Sep 27 | Dusk Child, Part 2 (Letters from the Coast)

This is the second entry in a series of four on gender identity and my journey toward claiming my pronouns.

For Part 1, click here.

 

PART II. EXAMINING THE SURROUNDINGS

Adolescence is so incredibly awkward. I don’t fit in with anyone.

My hair grows long again and I use it to hide my face. I develop earlier than my best friend and am painfully aware of my curves. I alternate between feeling fat and hyper-sexualized. Subtle and unsubtle jabs come from my mother’s family, where women are generally pear-shaped instead of hourglasses like me.

I go to buy my first bra. The saleswoman, who’s in her fifties, presents me with hideous shiny white monstrosities that make me want to fall through the floor.

My mother, ever merciful, directs me to a younger woman who finds more age-appropriate pieces, but I still feel disgusting.

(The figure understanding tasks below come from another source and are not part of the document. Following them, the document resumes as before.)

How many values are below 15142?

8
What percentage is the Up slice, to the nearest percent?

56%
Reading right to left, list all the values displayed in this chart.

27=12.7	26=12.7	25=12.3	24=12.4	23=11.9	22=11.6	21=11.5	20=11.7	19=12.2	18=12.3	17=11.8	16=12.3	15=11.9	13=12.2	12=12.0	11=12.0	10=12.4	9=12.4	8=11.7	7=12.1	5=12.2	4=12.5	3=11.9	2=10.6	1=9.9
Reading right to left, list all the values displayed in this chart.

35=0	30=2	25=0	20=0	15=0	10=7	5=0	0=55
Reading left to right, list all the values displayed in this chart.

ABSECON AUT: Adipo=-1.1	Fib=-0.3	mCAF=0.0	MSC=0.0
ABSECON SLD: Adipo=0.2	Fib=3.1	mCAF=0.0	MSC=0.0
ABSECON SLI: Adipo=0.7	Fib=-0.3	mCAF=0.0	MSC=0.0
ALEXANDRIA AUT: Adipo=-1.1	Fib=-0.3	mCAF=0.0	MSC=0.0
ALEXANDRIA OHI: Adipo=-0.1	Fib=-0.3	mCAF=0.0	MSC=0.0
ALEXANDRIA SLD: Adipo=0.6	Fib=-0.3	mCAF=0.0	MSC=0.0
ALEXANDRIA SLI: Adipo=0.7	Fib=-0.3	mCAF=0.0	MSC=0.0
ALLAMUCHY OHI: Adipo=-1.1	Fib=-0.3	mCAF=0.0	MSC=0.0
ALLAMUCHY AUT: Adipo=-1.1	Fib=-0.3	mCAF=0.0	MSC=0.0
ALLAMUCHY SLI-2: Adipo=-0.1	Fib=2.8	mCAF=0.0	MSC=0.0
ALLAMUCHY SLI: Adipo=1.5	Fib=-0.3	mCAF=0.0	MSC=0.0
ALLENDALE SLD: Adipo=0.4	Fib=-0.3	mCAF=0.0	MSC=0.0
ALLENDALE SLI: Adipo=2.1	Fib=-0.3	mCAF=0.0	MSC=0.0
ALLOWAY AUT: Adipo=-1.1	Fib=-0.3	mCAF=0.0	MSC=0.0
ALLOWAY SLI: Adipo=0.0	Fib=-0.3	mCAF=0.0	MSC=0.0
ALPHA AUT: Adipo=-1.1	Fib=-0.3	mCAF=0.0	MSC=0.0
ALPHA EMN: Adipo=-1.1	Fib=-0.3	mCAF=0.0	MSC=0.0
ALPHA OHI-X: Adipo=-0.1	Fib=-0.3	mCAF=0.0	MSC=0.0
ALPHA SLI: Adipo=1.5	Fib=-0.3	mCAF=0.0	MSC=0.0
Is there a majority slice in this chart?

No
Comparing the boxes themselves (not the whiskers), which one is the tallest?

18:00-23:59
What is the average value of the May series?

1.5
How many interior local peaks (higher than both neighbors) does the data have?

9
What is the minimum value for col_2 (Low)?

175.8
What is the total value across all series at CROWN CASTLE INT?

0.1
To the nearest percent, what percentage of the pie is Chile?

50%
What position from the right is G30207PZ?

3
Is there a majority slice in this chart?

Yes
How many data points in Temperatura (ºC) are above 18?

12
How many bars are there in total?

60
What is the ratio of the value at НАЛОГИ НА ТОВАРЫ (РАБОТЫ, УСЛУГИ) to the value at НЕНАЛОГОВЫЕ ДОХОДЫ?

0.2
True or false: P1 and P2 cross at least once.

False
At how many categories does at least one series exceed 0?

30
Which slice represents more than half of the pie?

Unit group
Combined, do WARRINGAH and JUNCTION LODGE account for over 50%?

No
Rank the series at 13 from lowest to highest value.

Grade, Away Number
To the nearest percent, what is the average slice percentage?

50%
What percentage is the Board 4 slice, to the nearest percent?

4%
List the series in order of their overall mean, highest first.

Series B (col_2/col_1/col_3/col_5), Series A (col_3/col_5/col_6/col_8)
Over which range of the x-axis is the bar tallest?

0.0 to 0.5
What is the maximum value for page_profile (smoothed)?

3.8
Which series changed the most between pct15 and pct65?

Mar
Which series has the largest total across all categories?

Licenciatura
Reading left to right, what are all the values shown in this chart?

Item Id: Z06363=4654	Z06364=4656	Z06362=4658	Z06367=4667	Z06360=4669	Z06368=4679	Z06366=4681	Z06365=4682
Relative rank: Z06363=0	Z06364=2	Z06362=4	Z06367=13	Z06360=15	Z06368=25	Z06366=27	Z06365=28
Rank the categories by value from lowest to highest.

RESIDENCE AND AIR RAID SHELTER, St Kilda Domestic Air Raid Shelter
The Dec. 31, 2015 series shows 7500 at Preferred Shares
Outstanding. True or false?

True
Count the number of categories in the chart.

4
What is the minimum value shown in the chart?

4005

Older men begin to notice me and stare. Again I disappear into baggy Tshirts and jeans, and yet I adore most of all the sailor uniforms we wear for choir. They look like Japanese fuku, which make me feel like an anime warrior, but they are also sexless as well as elegant.

And in choir, you can be invisible. You can blend into a wall of song, one voice among many forming a whole new creature.

Better by far to be invisible when you trust no-one.

 

I pick up the pen and manage to hold onto it this time, but I can’t touch it to paper yet.

I open my browser and explore my options. They/them feels too impersonal. Ze/zir and xe/xir are better but still feel odd, like one of those fancy cocktail dresses you can’t figure out how to put on when it’s on the hanger. You have to turn it back and forth, stretch it to discover the shape, wrangle into it and get tangled up and have to wriggle out again, coat it with sweat and idle muttering, hope that no-one sees or hears your struggle in the fitting room.

I become a teen. I have torrid romantic feelings like most teens. I discover I’m attracted to girls as well as boys. A friend tells me she’s bisexual. I have never heard the word before, never knew there was such a thing.

It’s like I’ve been wandering through a pitch dark honeycomb of caves, and suddenly someone’s handed me a lighter.

 

I write “ze” on the line.

I sit back and think about it.

It’s petrifying to make such a permanent mark on such a beautifully open field of possibilities.